> [YOUR GOAL]:
According to the Carla client notes below, why might the server be launched with the RenderOffscreen flag?

> [SOURCE TEXT]:
┄┄┄┄┄┄┄┄┄┄┄┄┄┄┄┄┄┄┄┄
Carla client
Index:
- Connection with server
- Deepracer Camera settings
- Client time vs real time
- HSV Filter and mask segmentation
- Generate Dataset
(Map modified as the ramp has been added)
Connection with server
Once the package is compressed at the carla root folder:
make package
Execute
CarlaUE4.sh
located at :
/Dist/CARLA_Shipping_0.9.15.2-2-gb23c01ae4-dirty/LinuxNoEditor
Now the server will be available to be connected to. Note that it can be launched with the flag ---RenderOffscreen to make it handier to use later.
Then for the client, you have to create a python file (.py).
┄┄┄┄┄┄┄┄┄┄┄┄┄┄┄┄┄┄┄┄
Dataset entries
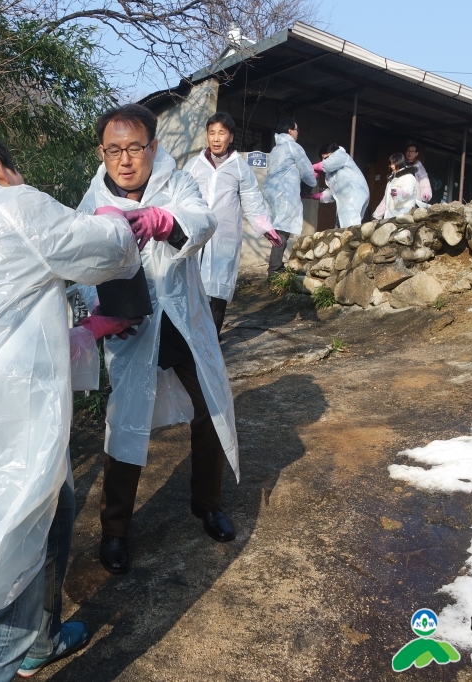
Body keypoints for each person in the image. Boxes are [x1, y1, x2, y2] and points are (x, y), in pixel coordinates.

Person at [0, 129, 143, 681]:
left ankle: (42, 640)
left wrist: (86, 334)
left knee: (59, 510)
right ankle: (22, 639)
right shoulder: (11, 205)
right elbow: (109, 251)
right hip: (3, 439)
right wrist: (126, 218)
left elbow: (12, 330)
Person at [76, 103, 240, 575]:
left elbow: (202, 221)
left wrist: (163, 223)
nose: (125, 159)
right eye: (114, 150)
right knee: (124, 424)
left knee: (210, 409)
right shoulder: (91, 204)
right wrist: (100, 313)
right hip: (133, 327)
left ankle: (208, 505)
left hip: (183, 320)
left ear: (152, 146)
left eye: (134, 148)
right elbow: (83, 269)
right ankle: (115, 531)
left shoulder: (176, 183)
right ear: (102, 152)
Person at [185, 111, 278, 334]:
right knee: (190, 289)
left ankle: (213, 342)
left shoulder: (239, 167)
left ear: (231, 137)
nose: (216, 138)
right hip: (195, 236)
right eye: (212, 133)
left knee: (218, 291)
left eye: (222, 133)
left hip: (224, 236)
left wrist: (265, 227)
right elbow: (179, 196)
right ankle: (191, 342)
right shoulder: (193, 165)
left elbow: (252, 198)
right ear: (207, 136)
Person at [263, 118, 318, 273]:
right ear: (289, 131)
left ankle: (276, 265)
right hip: (285, 193)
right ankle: (274, 268)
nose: (297, 133)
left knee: (278, 228)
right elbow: (307, 172)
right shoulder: (293, 147)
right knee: (282, 231)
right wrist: (312, 184)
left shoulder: (276, 149)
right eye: (296, 129)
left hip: (272, 192)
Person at [309, 143, 371, 228]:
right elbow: (333, 192)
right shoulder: (332, 173)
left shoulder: (340, 155)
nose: (325, 161)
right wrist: (313, 196)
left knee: (349, 227)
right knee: (341, 226)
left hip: (353, 195)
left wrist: (310, 167)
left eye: (327, 158)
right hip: (348, 198)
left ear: (333, 153)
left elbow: (328, 164)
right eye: (323, 159)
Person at [373, 153, 421, 219]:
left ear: (400, 162)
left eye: (394, 163)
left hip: (404, 214)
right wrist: (377, 215)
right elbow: (386, 199)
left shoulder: (408, 177)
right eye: (390, 164)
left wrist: (395, 192)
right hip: (390, 215)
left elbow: (407, 192)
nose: (391, 166)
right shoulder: (392, 180)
┄┄┄┄┄┄┄┄┄┄┄┄┄┄┄┄┄┄┄┄
> [RESPONSE TO THIS EXERCISE]:
Launching the server with that flag makes it handier to use later.